A small Canadian biotechnology company has managed to make one of the toughest leaps for a high-tech firm: It has snagged almost $15-million from venture capital investors to enable it to start mass manufacturing and marketing of an innovative device that allows medical researchers to more easily identify diseased cells.
There was one catch, though. It had to get the money from the United States and Switzerland.
Scott Tanner, chief executive officer of Markham, Ont.-based DVS Sciences Inc., said he spent two years beating the bushes among venture capital firms to try to raise money, but the only bites he got was from investors outside Canada.
On Thursday, DVS is to announce it has arranged $14.6-million in financing from 5AM Ventures, Mohr Davidow Ventures and Pfizer Venture Investments - all based in the United States - along with Switzerland's Roche Finance.
"I really wanted to raise the money in Canada," Mr. Tanner said, "but we couldn't find support for the company." After the U.S. backers were lined up, some Canadian venture capital firms expressed interest, he said. "That was satisfying, but it was too late."
Getting the financial backing was a huge step in commercializing the company's CyTOF analytical instrument, Mr. Tanner said. The money will allow the company to ramp up its production to about 100 units per year of the $600,000 device, and establish a global sales and marketing organization based in an office in California. Currently the company has 27 employees, most of them in the Canadian head office.
The instrument uses mass spectrometry techniques to identify "biomarkers" in cells that may indicate early stages of diseases such as cancer. It provides a better "fingerprint" of disease cells than older techniques.
The equipment can be used for diagnosing diseases in individuals, in developing new drugs to fight diseases, and in helping clinical researchers choose people for test panels. Clients include universities, government bodies and pharmaceutical companies.
Mr. Tanner and he and the key members of his team first conceived the idea for the product while working in the 1990s at MDS Sciex, which at the time was the instrumentation arm of Canadian life sciences firm MDS Inc. In 2005 they left Sciex to develop the technology at the University of Toronto, where they did more research and created prototypes, launching the product on the market in 2009.

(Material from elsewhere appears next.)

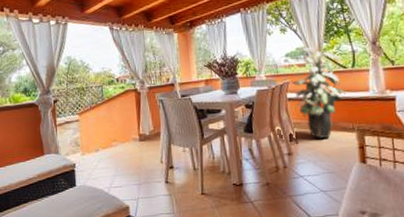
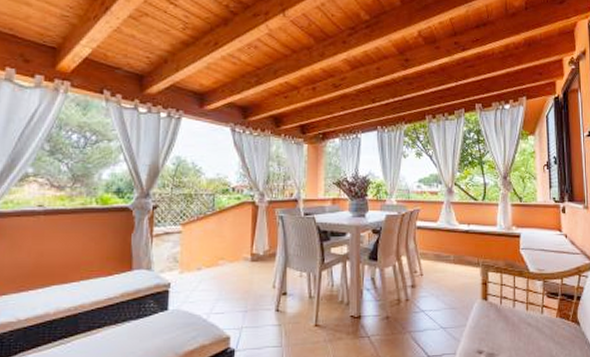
indoor plant: present [291,47,345,139] -> none [421,175,474,271]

But DVS needed more capital to move from making a handful of instruments a year into large-scale manufacturing. They received support from the Ontario Institute for Cancer Research, which advised the company on making pitches for venture capital investment.
It is no surprise that finding willing venture capital support was difficult, Mr. Tanner said, because making biotechnology instruments is viewed as an even riskier activity than developing new drugs. DVS had the advantage of having a product already on the market - even though only a handful had been sold - and it had already proven itself, he said.
Still, he said, "we spent two years making pitches ... and hardly ever getting to first base."
Mr. Tanner's advice to other companies in the same boat is to "make sure you have a really good business mentor" who can help handle the roller-coaster ride of dealing with the venture capital community.